Project 2 – Problem Set 1: Cross Sectional Data Analysis

Problem Set Overview

This problem set is designed to help you start your Project 2 analysis by gaining familiarity with the convenience store datasets provided. You will perform exploratory data analysis (EDA) and begin initial clustering to identify patterns in your data.

Data for this Problem Set

You will use the following datasets:

shopper_info.csv: This file contains transaction-level data, including information about the shopper, the store where the purchase was made, the products purchased (identified by GTIN), and the quantities and prices.

gtin.csv: This file provides additional details about the products, which can be linked to the shopper_info.csv file using the GTIN (Global Trade Item Number) variable.

store_info.csv: This file includes information about the stores, such as location, size, and other characteristics, which can be linked to the shopper_info.csv file using the store_id variable.

See the Canvas assignment for a downloadable codebook describing the data files.

Part 1: Specify Your Research Question

  1. Review Project 2 Instructions. Then, clearly outline the segmentation and question you will analyze:
  • Specify one segmentation area you have chosen for the analysis (customers, stores, or products).

  • Clearly articulate your research question.

  • Explain why answering this question is valuable and specify who will benefit from the insights (e.g., business executives, store managers, marketers).

Three Options for This Project

Customer Segmentation:

  • Who are the highest-spending customers?

  • Are there differences in what products customers purchase across stores?

Store Segmentation:

  • Which stores have the highest total sales?

  • Which regions or cities have the most stores?

Product Segmentation:

  • What are the top-selling products?

  • Are there clear differences in product popularity by region or store type?

Part 2: R

Complete the following steps using the provided datasets (shopper_info.csv, gtin.csv, and store_info.csv):

  1. Depending on the segment you have chosen, merge the relevant datasets appropriately - these might be two or all three datasets - and clean the dataset. Clearly document and justify all processing steps, such as:
  • Handling missing data

  • Removing outliers

  • Dropping observations

  • Transforming or aggregating variables

  • Creating new variables

  1. Using your merged and cleaned dataset, generate a table of summary statistics. The table should include at least: variable names, mean (average), standard deviation, min, and max.

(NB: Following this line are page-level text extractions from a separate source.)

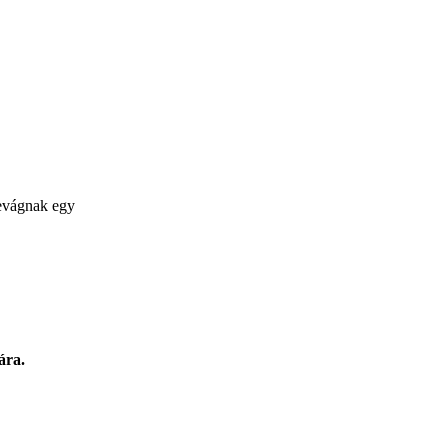
levágnak egy
ára.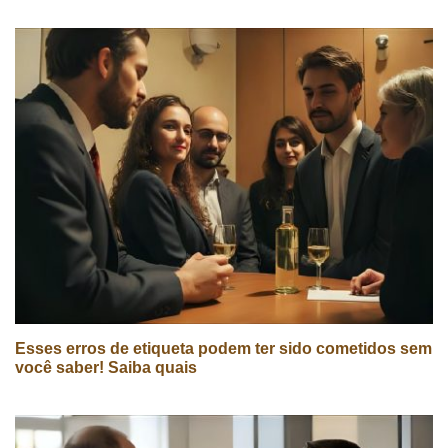
Esses erros de etiqueta podem ter sido cometidos sem
você saber! Saiba quais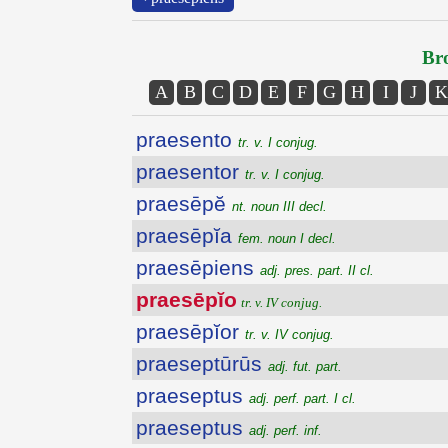
Bro
A
B
C
D
E
F
G
H
I
J
K
praesento
tr. v. I conjug.
praesentor
tr. v. I conjug.
praesēpĕ
nt. noun III decl.
praesēpĭa
fem. noun I decl.
praesēpiens
adj. pres. part. II cl.
praesēpĭo
tr. v. IV conjug.
praesēpĭor
tr. v. IV conjug.
praeseptūrūs
adj. fut. part.
praeseptus
adj. perf. part. I cl.
praeseptus
adj. perf. inf.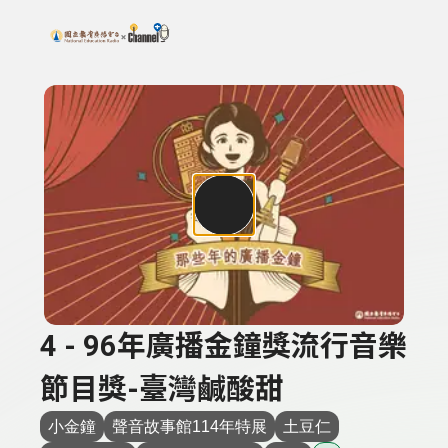
搜尋關鍵字：可輸入節目名稱、主持人或關鍵字
上方功能區塊
4 - 96年廣播金鐘獎流行音樂
節目獎-臺灣鹹酸甜
小金鐘
聲音故事館114年特展
土豆仁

  2. Write a narrative for explaining the steps you took to merge and clean your data and providing an interpretation of your data. Describe your data so that readers understand what is measured.

  3. Conduct an initial K-means clustering analysis:

  • Select relevant numeric variables based on your segmentation choice. These variables may be ones that you had to create in answering question #2.

  • Perform cluster analysis using different cluster sizes (e.g., 3-5 clusters) and explain your choice clearly.

Note: You will come back to this R script in problem set 2.

  1. Write a narrative explaining your initial clustering results, including what the clusters indicate about the dataset.

How to Submit

Create a new page on your Google Site titled Project 2 Problem Set 1. Remember: Add this as a new page to your existing website. Do not create a new website.

This assignment has three components:

  1. Your Research Question
  • On your webpage for this assignment, describe the segmentations you have chosen, the research question, and who will benefit from the insights.
  1. R code
  • Comment each step of your code, including summary statistics, cluster results, and any relevant visualizations (e.g., the elbow and silhouette plots).
  1. Your Narrative
  • On your webpage for this assignment, write a narrative that corresponds with questions 4 and 6.

Submit the link to your webpage on Canvas.

Reminder: How to Use “Compile Report” Option in R

Going going forward, please use the “Compile Report” process to submit your R code. We will no longer use “sink-source-sink”.

  • Under the File menu, select Compile Report…
  • The default under “Report output format” is HTML.
  • Select Compile
  • Along the tool bar, select Open in Browser
  • Hover your cursor over white space and right click.
  • Select View page source.
  • A new screen will appear with HTML code. (Don’t worry, this might look like gibberish, but it’s not!)
  • Using your keyboard, click CTRL+A. This will highlight all of the HTML code.
  • While the HTML code is highlighted, right click and select Copy.
  • Go to your Google website.
  • Similar to as you would embed your Tableau visualization, select Embed under Insert.
  • Then, select Embed code.
  • Paste your embed code from your clipboard by either right-clicking and selecting Paste or CTRL+V.
  • Select Next.
  • Resize the image of your R script by expanding the window to fit the entire script.

Following these steps will display your entire code and output without truncation.